- _GOAL OF THE EXERCISE_: Reproduce the data word for word from its first line through the line containing "Astročlánky", including both of those lines.

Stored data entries
****

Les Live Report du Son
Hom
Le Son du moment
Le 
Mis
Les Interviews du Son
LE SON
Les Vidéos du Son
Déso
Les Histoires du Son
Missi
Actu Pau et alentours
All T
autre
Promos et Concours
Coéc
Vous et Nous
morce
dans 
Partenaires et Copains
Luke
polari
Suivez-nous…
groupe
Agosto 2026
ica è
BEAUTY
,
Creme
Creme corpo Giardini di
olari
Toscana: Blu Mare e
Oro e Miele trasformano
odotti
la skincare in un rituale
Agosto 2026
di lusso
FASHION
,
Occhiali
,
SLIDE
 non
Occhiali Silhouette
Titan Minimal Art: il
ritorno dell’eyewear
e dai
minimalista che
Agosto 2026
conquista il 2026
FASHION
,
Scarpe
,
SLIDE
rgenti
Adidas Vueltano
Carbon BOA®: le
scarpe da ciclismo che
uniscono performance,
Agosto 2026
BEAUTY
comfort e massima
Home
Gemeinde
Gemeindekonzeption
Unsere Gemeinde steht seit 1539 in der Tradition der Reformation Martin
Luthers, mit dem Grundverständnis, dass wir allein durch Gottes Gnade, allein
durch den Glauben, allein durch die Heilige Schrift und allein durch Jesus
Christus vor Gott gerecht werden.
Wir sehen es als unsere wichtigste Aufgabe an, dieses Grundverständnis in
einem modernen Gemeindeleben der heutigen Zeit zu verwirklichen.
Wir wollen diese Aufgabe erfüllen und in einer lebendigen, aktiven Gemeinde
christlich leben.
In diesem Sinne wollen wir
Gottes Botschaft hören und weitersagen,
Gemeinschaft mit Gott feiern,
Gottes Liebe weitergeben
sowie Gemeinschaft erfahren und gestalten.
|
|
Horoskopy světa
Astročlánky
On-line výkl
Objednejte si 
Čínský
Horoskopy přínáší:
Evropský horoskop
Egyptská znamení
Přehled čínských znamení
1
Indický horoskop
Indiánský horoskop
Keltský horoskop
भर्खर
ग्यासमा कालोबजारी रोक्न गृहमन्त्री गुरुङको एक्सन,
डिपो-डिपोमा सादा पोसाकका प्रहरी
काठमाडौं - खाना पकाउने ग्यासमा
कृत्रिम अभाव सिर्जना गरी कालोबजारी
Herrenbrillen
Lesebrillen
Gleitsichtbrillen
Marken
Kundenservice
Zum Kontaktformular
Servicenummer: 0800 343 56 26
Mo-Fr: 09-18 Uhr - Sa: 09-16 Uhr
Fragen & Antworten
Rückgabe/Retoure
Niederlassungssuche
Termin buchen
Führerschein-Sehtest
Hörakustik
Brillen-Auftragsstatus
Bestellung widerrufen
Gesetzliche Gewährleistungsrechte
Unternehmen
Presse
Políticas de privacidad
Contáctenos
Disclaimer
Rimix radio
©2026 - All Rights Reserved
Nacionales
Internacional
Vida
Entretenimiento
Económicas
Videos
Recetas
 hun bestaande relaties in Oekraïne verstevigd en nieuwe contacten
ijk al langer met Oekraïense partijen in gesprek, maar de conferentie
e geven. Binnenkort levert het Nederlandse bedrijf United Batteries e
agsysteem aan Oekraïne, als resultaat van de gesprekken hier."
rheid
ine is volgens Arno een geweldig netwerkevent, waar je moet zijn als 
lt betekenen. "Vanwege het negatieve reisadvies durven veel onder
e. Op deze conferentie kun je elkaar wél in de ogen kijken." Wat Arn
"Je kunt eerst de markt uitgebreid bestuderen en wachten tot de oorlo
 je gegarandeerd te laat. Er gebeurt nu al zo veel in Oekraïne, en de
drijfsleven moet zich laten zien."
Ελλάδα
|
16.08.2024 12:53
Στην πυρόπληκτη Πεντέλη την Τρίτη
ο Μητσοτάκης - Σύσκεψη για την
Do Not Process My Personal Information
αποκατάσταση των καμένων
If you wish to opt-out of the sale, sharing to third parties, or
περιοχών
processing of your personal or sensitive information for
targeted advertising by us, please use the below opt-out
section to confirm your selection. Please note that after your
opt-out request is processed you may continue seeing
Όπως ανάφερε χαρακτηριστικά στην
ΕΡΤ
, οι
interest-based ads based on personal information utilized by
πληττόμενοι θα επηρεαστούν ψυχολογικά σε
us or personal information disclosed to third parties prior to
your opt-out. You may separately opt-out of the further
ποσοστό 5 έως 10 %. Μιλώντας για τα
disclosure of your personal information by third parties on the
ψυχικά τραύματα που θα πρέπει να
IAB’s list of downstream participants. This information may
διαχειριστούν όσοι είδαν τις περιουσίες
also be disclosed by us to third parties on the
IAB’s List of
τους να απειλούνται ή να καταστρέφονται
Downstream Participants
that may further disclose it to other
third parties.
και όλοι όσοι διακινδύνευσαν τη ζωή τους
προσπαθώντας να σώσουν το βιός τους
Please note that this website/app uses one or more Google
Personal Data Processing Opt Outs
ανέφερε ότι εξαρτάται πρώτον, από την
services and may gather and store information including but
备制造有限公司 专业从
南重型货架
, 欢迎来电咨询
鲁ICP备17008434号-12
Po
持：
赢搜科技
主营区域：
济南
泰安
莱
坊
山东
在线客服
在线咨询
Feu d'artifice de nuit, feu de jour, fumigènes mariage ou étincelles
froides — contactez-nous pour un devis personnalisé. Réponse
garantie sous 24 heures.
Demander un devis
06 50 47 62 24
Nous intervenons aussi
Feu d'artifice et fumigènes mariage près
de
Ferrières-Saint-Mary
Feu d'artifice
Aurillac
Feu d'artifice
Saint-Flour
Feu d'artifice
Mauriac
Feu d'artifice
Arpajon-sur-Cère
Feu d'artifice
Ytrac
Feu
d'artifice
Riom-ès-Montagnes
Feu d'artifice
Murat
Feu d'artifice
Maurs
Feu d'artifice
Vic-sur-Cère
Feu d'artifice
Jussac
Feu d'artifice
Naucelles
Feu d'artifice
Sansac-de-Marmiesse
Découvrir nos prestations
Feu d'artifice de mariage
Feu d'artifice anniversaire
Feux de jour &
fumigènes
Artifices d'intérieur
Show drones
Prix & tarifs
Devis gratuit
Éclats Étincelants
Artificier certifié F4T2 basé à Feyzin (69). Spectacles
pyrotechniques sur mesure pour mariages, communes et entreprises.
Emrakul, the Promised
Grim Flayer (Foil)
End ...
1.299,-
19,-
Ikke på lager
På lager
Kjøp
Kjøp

****

- _SOLUTION TO THIS EXERCISE_:
Les Live Report du Son
Hom
Le Son du moment
Le 
Mis
Les Interviews du Son
LE SON
Les Vidéos du Son
Déso
Les Histoires du Son
Missi
Actu Pau et alentours
All T
autre
Promos et Concours
Coéc
Vous et Nous
morce
dans 
Partenaires et Copains
Luke
polari
Suivez-nous…
groupe
Agosto 2026
ica è
BEAUTY
,
Creme
Creme corpo Giardini di
olari
Toscana: Blu Mare e
Oro e Miele trasformano
odotti
la skincare in un rituale
Agosto 2026
di lusso
FASHION
,
Occhiali
,
SLIDE
 non
Occhiali Silhouette
Titan Minimal Art: il
ritorno dell’eyewear
e dai
minimalista che
Agosto 2026
conquista il 2026
FASHION
,
Scarpe
,
SLIDE
rgenti
Adidas Vueltano
Carbon BOA®: le
scarpe da ciclismo che
uniscono performance,
Agosto 2026
BEAUTY
comfort e massima
Home
Gemeinde
Gemeindekonzeption
Unsere Gemeinde steht seit 1539 in der Tradition der Reformation Martin
Luthers, mit dem Grundverständnis, dass wir allein durch Gottes Gnade, allein
durch den Glauben, allein durch die Heilige Schrift und allein durch Jesus
Christus vor Gott gerecht werden.
Wir sehen es als unsere wichtigste Aufgabe an, dieses Grundverständnis in
einem modernen Gemeindeleben der heutigen Zeit zu verwirklichen.
Wir wollen diese Aufgabe erfüllen und in einer lebendigen, aktiven Gemeinde
christlich leben.
In diesem Sinne wollen wir
Gottes Botschaft hören und weitersagen,
Gemeinschaft mit Gott feiern,
Gottes Liebe weitergeben
sowie Gemeinschaft erfahren und gestalten.
|
|
Horoskopy světa
Astročlánky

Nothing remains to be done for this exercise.